*Exercise description*
Look through the data below for the line with "Number | Percentage |" and the line with "Full Payment must", then transcribe exactly from the first through the second, leaving out all pictures.

Data extract: Begin

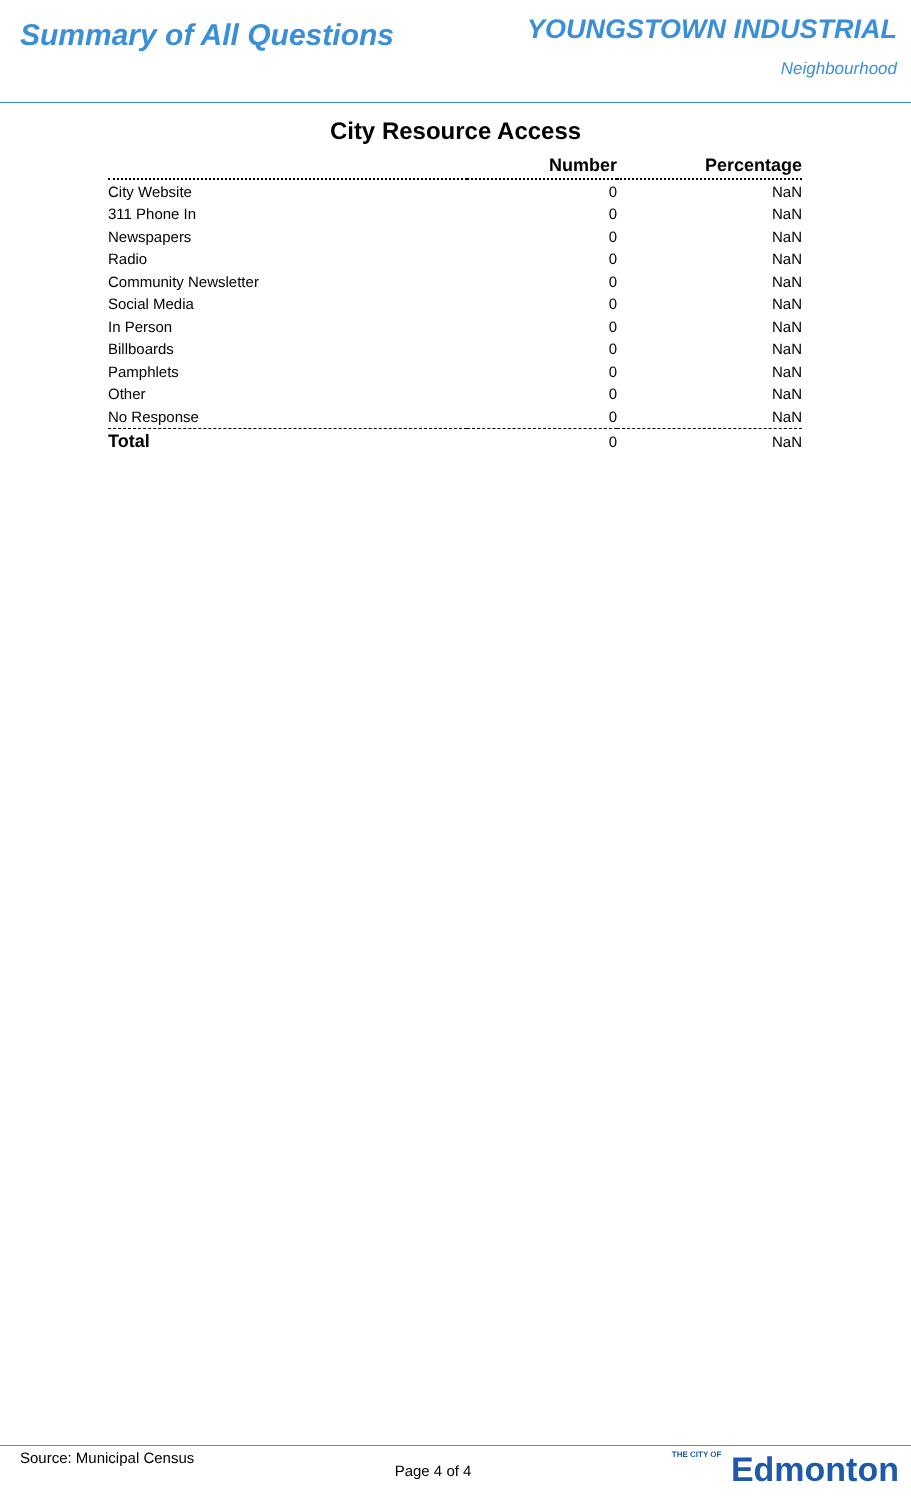Summary of All Questions
YOUNGSTOWN INDUSTRIAL
Neighbourhood
City Resource Access
| | Number | Percentage |
| --- | --- | --- |
| City Website | 0 | NaN |
| 311 Phone In | 0 | NaN |
| Newspapers | 0 | NaN |
| Radio | 0 | NaN |
| Community Newsletter | 0 | NaN |
| Social Media | 0 | NaN |
| In Person | 0 | NaN |
| Billboards | 0 | NaN |
| Pamphlets | 0 | NaN |
| Other | 0 | NaN |
| No Response | 0 | NaN |
| Total | 0 | NaN |
Source: Municipal Census
Page 4 of 4
THE CITY OF Edmonton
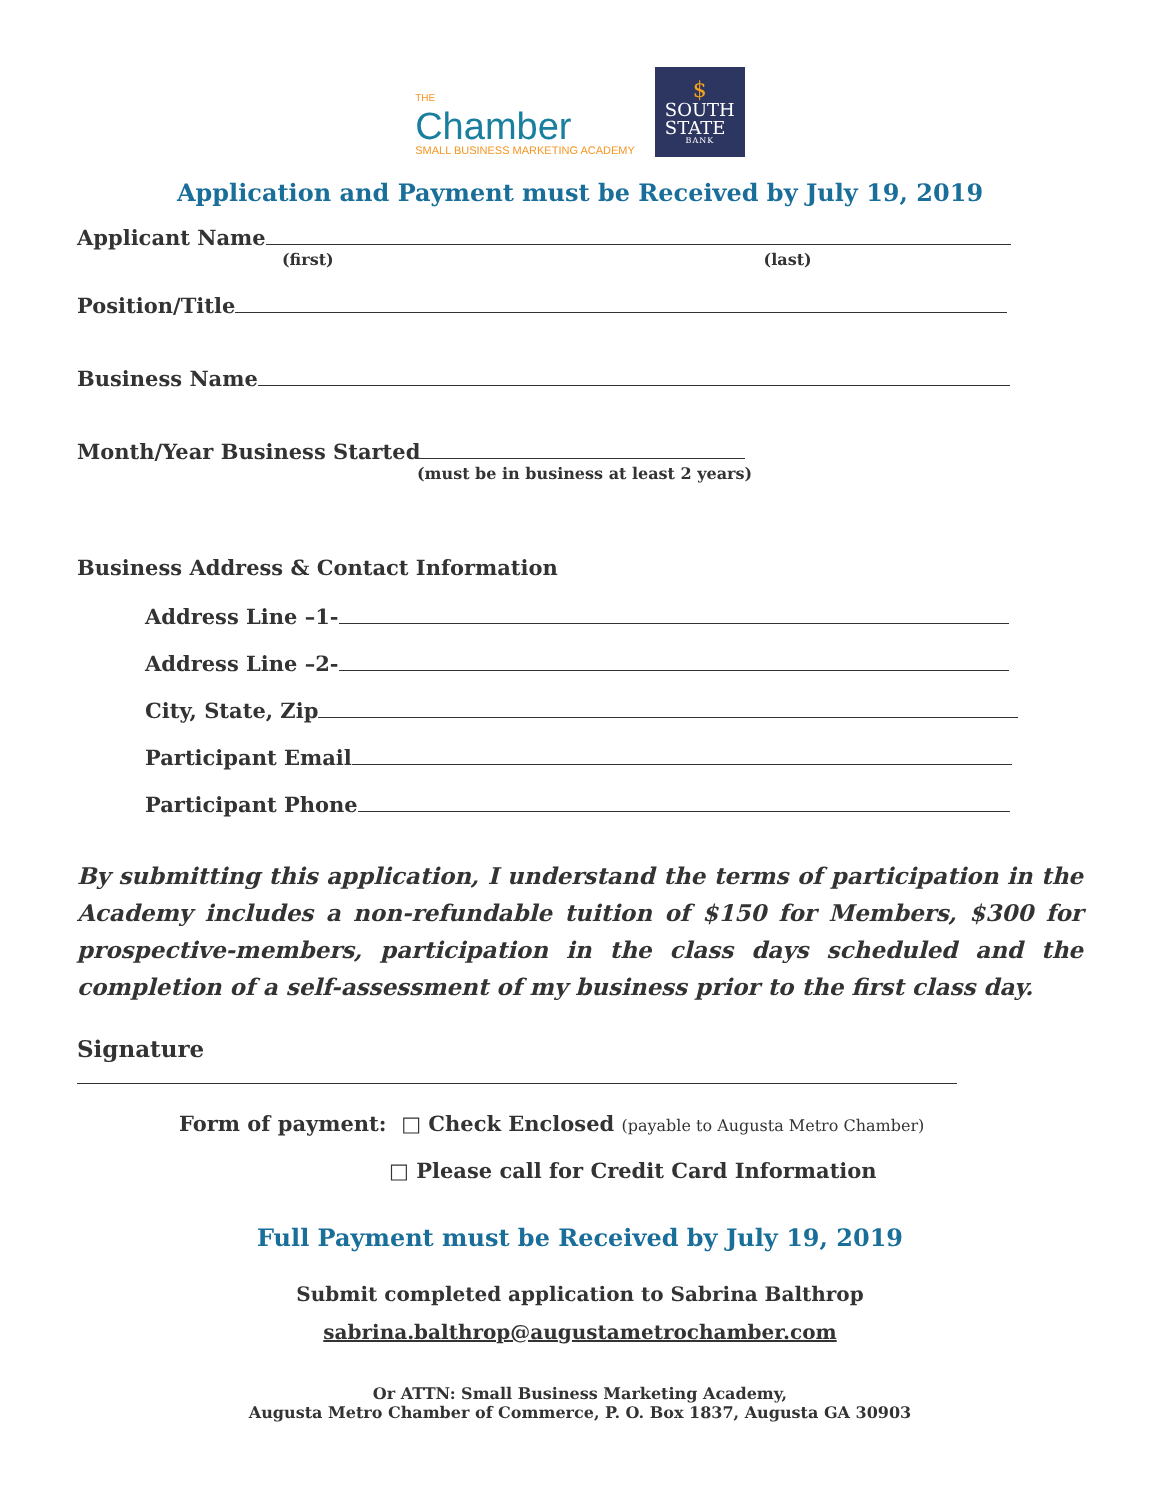THE
Chamber
SMALL BUSINESS MARKETING ACADEMY
$
SOUTH
STATE
BANK
Application and Payment must be Received by July 19, 2019
Applicant Name
(first) (last)
Position/Title
Business Name
Month/Year Business Started
(must be in business at least 2 years)
Business Address & Contact Information
Address Line –1-
Address Line –2-
City, State, Zip
Participant Email
Participant Phone
By submitting this application, I understand the terms of participation in the Academy includes a non-refundable tuition of $150 for Members, $300 for prospective-members, participation in the class days scheduled and the completion of a self-assessment of my business prior to the first class day.
Signature
Form of payment: □ Check Enclosed (payable to Augusta Metro Chamber)
□ Please call for Credit Card Information
Full Payment must be Received by July 19, 2019
Submit completed application to Sabrina Balthrop
sabrina.balthrop@augustametrochamber.com
Or ATTN: Small Business Marketing Academy,
Augusta Metro Chamber of Commerce, P. O. Box 1837, Augusta GA 30903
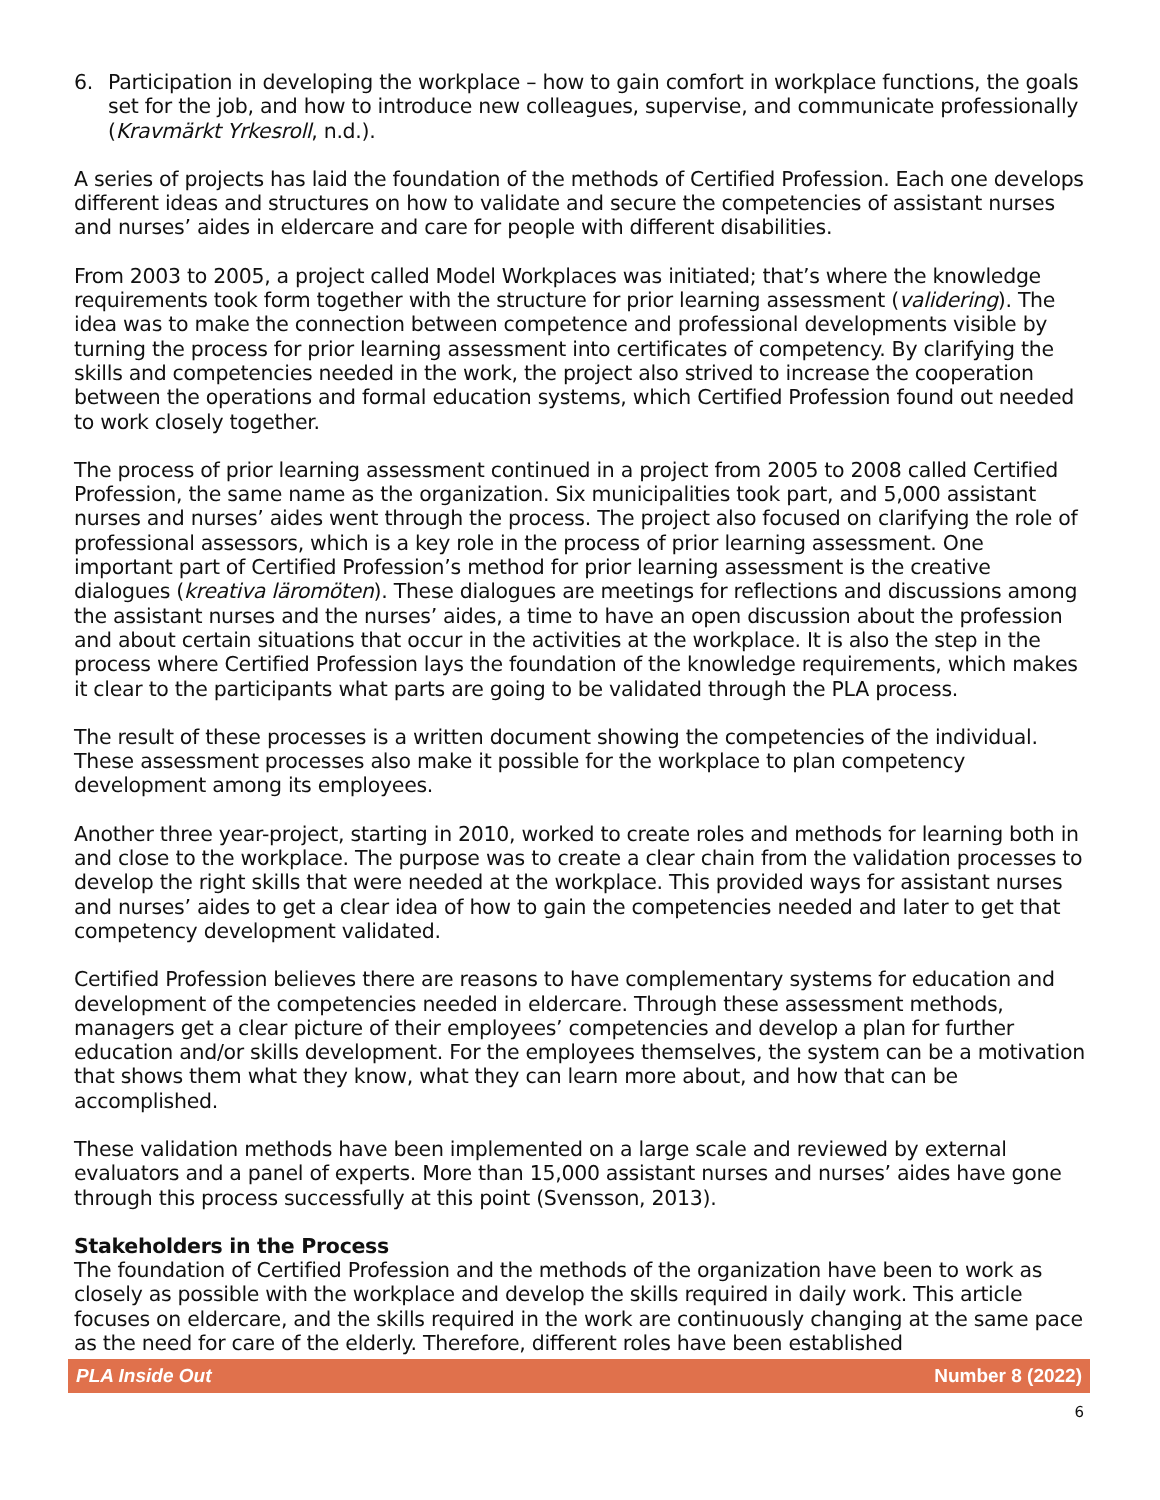6. Participation in developing the workplace – how to gain comfort in workplace functions, the goals set for the job, and how to introduce new colleagues, supervise, and communicate professionally (Kravmärkt Yrkesroll, n.d.).
A series of projects has laid the foundation of the methods of Certified Profession. Each one develops different ideas and structures on how to validate and secure the competencies of assistant nurses and nurses’ aides in eldercare and care for people with different disabilities.
From 2003 to 2005, a project called Model Workplaces was initiated; that’s where the knowledge requirements took form together with the structure for prior learning assessment (validering). The idea was to make the connection between competence and professional developments visible by turning the process for prior learning assessment into certificates of competency. By clarifying the skills and competencies needed in the work, the project also strived to increase the cooperation between the operations and formal education systems, which Certified Profession found out needed to work closely together.
The process of prior learning assessment continued in a project from 2005 to 2008 called Certified Profession, the same name as the organization. Six municipalities took part, and 5,000 assistant nurses and nurses’ aides went through the process. The project also focused on clarifying the role of professional assessors, which is a key role in the process of prior learning assessment. One important part of Certified Profession’s method for prior learning assessment is the creative dialogues (kreativa läromöten). These dialogues are meetings for reflections and discussions among the assistant nurses and the nurses’ aides, a time to have an open discussion about the profession and about certain situations that occur in the activities at the workplace. It is also the step in the process where Certified Profession lays the foundation of the knowledge requirements, which makes it clear to the participants what parts are going to be validated through the PLA process.
The result of these processes is a written document showing the competencies of the individual. These assessment processes also make it possible for the workplace to plan competency development among its employees.
Another three year-project, starting in 2010, worked to create roles and methods for learning both in and close to the workplace. The purpose was to create a clear chain from the validation processes to develop the right skills that were needed at the workplace. This provided ways for assistant nurses and nurses’ aides to get a clear idea of how to gain the competencies needed and later to get that competency development validated.
Certified Profession believes there are reasons to have complementary systems for education and development of the competencies needed in eldercare. Through these assessment methods, managers get a clear picture of their employees’ competencies and develop a plan for further education and/or skills development. For the employees themselves, the system can be a motivation that shows them what they know, what they can learn more about, and how that can be accomplished.
These validation methods have been implemented on a large scale and reviewed by external evaluators and a panel of experts. More than 15,000 assistant nurses and nurses’ aides have gone through this process successfully at this point (Svensson, 2013).
Stakeholders in the Process
The foundation of Certified Profession and the methods of the organization have been to work as closely as possible with the workplace and develop the skills required in daily work. This article focuses on eldercare, and the skills required in the work are continuously changing at the same pace as the need for care of the elderly. Therefore, different roles have been established
PLA Inside Out Number 8 (2022)
6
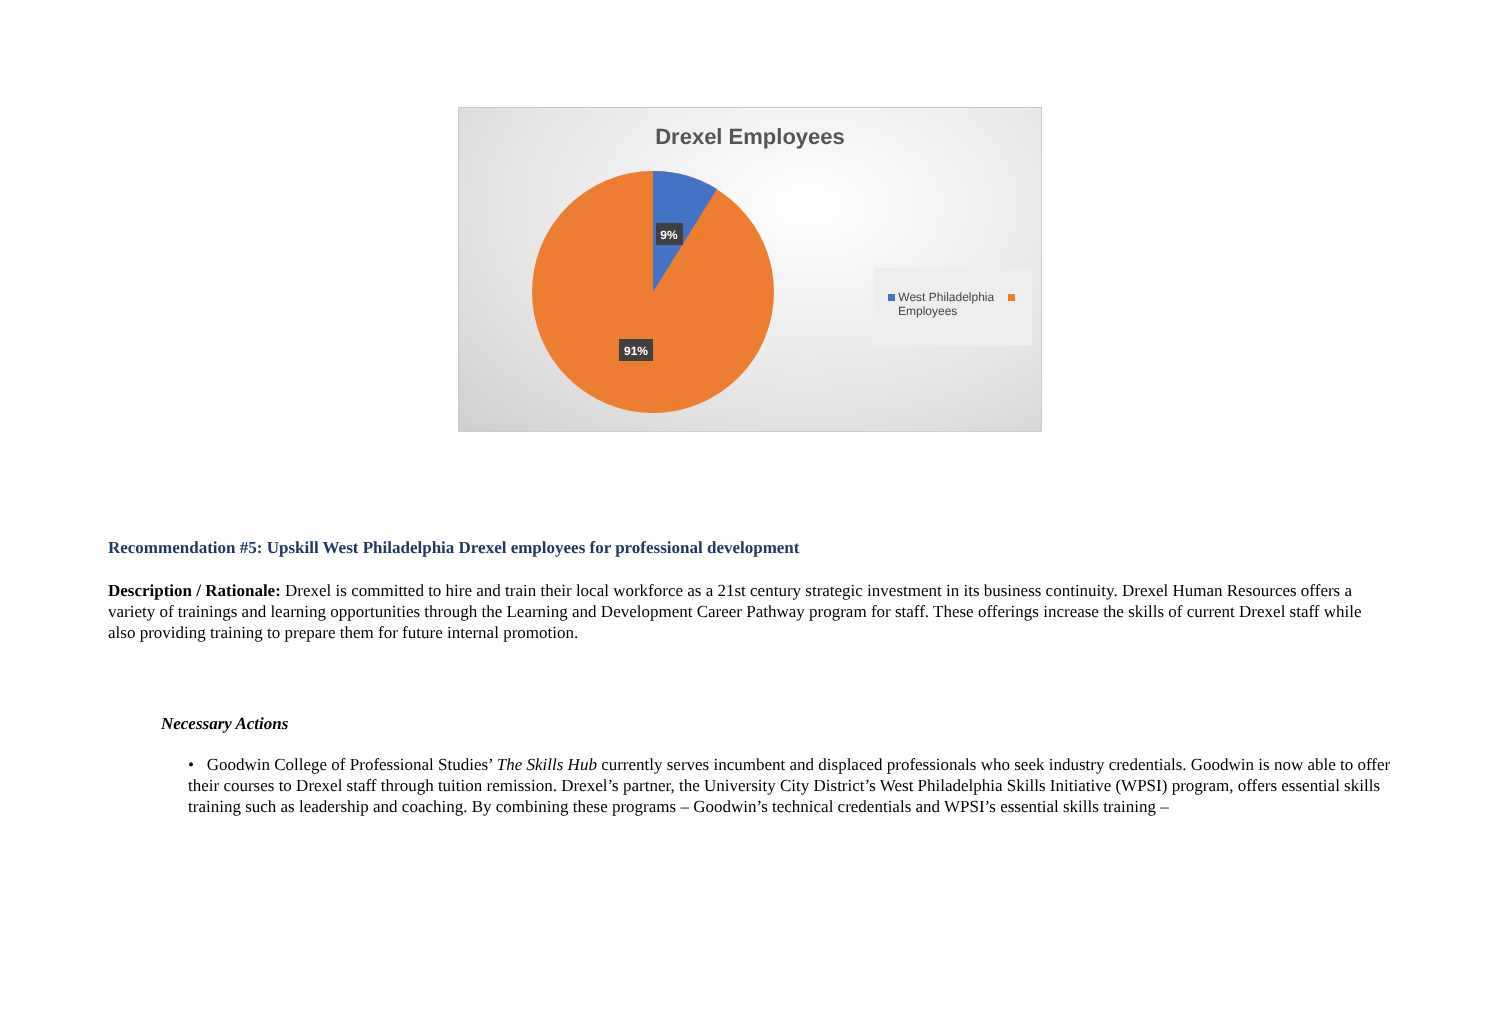Drexel Employees
9%
91%
West Philadelphia
Employees
Recommendation #5: Upskill West Philadelphia Drexel employees for professional development
Description / Rationale: Drexel is committed to hire and train their local workforce as a 21st century strategic investment in its business continuity. Drexel Human Resources offers a variety of trainings and learning opportunities through the Learning and Development Career Pathway program for staff. These offerings increase the skills of current Drexel staff while also providing training to prepare them for future internal promotion.
Necessary Actions
• Goodwin College of Professional Studies’ The Skills Hub currently serves incumbent and displaced professionals who seek industry credentials. Goodwin is now able to offer their courses to Drexel staff through tuition remission. Drexel’s partner, the University City District’s West Philadelphia Skills Initiative (WPSI) program, offers essential skills training such as leadership and coaching. By combining these programs – Goodwin’s technical credentials and WPSI’s essential skills training –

Data extract: End

*Written reply*
| | Number | Percentage |
| --- | --- | --- |
| City Website | 0 | NaN |
| 311 Phone In | 0 | NaN |
| Newspapers | 0 | NaN |
| Radio | 0 | NaN |
| Community Newsletter | 0 | NaN |
| Social Media | 0 | NaN |
| In Person | 0 | NaN |
| Billboards | 0 | NaN |
| Pamphlets | 0 | NaN |
| Other | 0 | NaN |
| No Response | 0 | NaN |
| Total | 0 | NaN |
Source: Municipal Census
Page 4 of 4
THE CITY OF Edmonton
THE
Chamber
SMALL BUSINESS MARKETING ACADEMY
$
SOUTH
STATE
BANK
Application and Payment must be Received by July 19, 2019
Applicant Name
(first) (last)
Position/Title
Business Name
Month/Year Business Started
(must be in business at least 2 years)
Business Address & Contact Information
Address Line –1-
Address Line –2-
City, State, Zip
Participant Email
Participant Phone
By submitting this application, I understand the terms of participation in the Academy includes a non-refundable tuition of $150 for Members, $300 for prospective-members, participation in the class days scheduled and the completion of a self-assessment of my business prior to the first class day.
Signature
Form of payment: □ Check Enclosed (payable to Augusta Metro Chamber)
□ Please call for Credit Card Information
Full Payment must be Received by July 19, 2019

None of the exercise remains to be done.